Data extracts:
[Start of section]
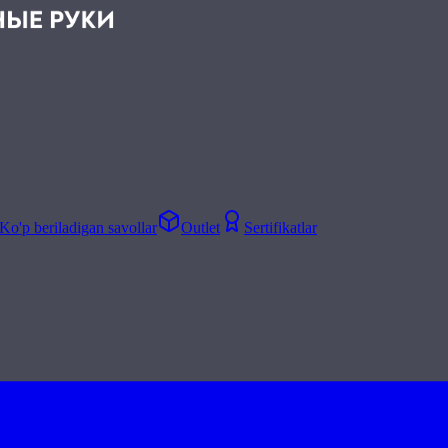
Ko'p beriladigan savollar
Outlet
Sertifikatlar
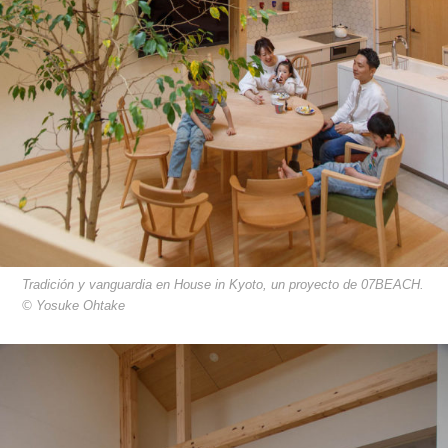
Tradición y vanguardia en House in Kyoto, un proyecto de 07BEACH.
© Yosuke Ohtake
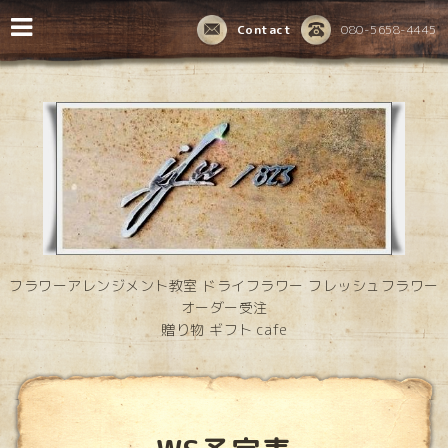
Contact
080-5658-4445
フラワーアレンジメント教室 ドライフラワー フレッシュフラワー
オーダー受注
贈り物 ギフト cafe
[End of section]
[Start of section]
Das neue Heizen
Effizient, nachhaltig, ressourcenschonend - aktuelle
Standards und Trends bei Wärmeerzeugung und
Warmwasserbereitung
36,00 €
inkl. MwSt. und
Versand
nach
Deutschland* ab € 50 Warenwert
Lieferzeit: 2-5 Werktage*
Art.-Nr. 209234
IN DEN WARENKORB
[End of section]
Your instructions: Can you rewrite the lines starting at the one containing "Tradición y vanguardia" and ending at the one containing "贈り物 ギフト cafe", changing "Contact" to "Contacto" and keeping everything else the same? Leave the pictures out.

Task answer:
Tradición y vanguardia en House in Kyoto, un proyecto de 07BEACH.
© Yosuke Ohtake
Contacto
080-5658-4445
フラワーアレンジメント教室 ドライフラワー フレッシュフラワー
オーダー受注
贈り物 ギフト cafe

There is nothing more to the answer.